> [Task instructions] Look below for the line that has "the woman with white kerchief at (x=506, y=203), 30.04". Set down the lines from there through the line that has "the woman with white kerchief at (x=829, y=212), 25.75", exactly as written.

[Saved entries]
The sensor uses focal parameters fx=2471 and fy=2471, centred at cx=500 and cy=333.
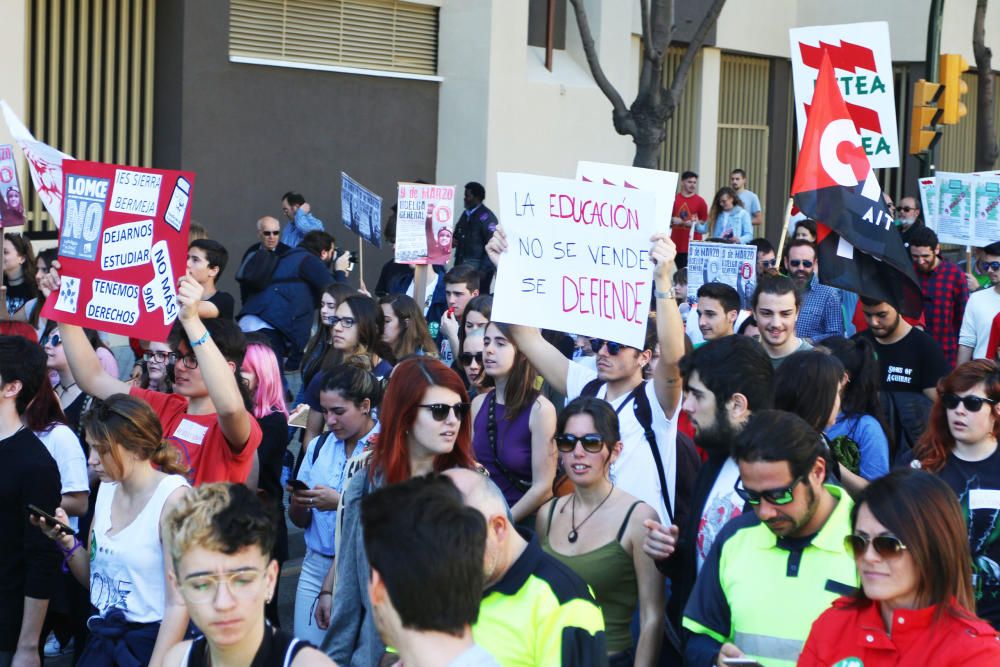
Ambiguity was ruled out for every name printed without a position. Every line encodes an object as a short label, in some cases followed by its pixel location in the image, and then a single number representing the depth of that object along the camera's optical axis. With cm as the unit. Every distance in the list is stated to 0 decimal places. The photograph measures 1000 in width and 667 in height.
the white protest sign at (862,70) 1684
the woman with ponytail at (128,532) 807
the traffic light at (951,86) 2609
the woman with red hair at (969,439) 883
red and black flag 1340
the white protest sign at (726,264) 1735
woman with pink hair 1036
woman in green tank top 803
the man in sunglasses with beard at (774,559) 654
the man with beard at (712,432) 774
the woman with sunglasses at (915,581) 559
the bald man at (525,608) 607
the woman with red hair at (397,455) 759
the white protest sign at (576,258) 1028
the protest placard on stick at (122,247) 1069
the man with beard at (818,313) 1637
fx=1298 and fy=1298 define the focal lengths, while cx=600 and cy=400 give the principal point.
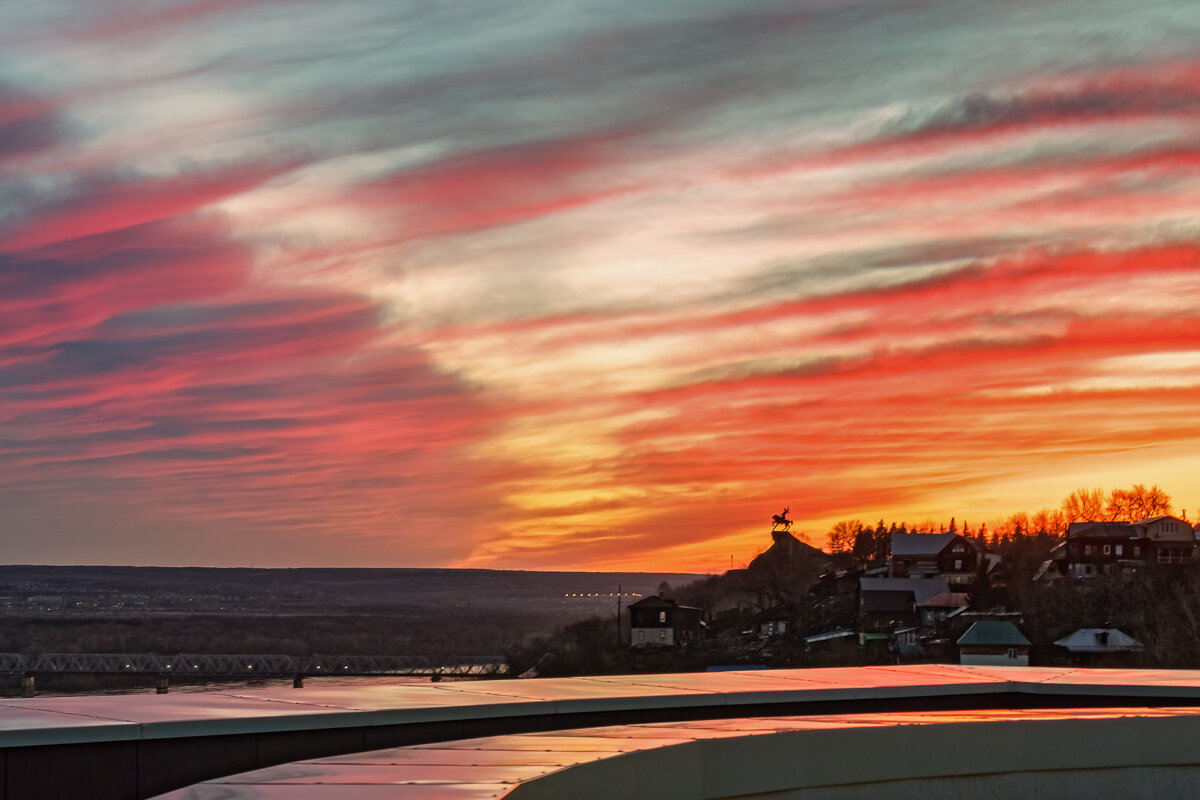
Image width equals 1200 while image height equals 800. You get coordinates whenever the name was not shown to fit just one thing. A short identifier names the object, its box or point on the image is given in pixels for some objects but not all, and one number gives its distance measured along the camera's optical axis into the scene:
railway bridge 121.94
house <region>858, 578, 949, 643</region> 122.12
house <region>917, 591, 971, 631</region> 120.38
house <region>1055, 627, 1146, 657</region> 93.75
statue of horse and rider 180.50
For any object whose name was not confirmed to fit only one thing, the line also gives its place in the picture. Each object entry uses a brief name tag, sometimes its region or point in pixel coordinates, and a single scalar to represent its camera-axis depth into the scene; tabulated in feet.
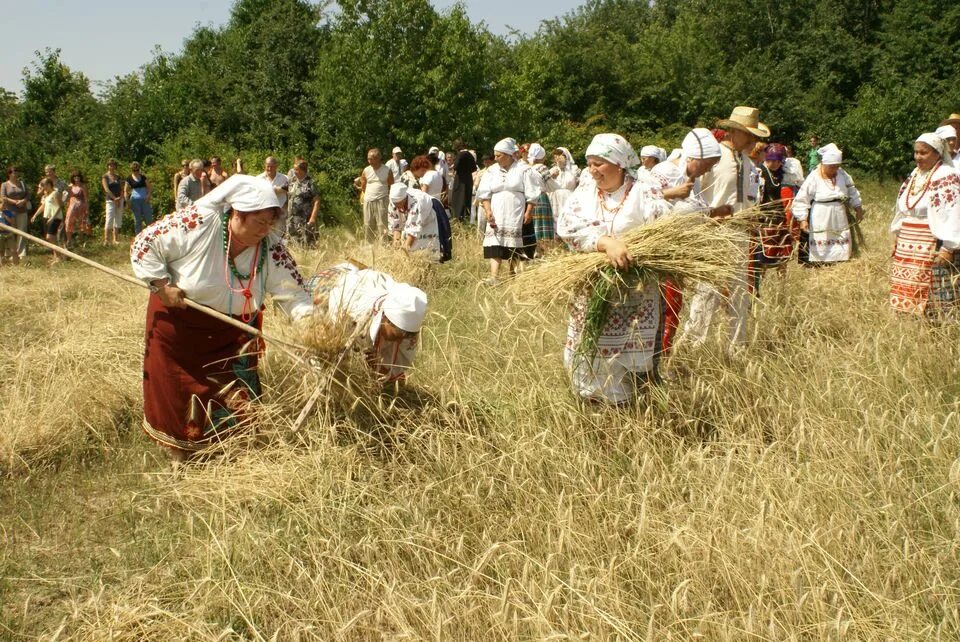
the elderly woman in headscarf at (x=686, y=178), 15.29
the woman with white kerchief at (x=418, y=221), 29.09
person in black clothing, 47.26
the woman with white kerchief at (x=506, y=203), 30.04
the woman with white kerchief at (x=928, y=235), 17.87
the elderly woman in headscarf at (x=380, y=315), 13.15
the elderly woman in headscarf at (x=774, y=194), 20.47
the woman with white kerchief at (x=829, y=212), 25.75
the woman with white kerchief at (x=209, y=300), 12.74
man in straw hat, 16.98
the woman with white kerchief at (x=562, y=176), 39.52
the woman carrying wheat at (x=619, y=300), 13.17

> [The completed task]
the woman with white kerchief at (x=506, y=203), 30.04
the woman with white kerchief at (x=928, y=235), 17.87
the elderly woman in headscarf at (x=380, y=315), 13.15
the elderly woman in headscarf at (x=774, y=194), 20.47
the woman with white kerchief at (x=829, y=212), 25.75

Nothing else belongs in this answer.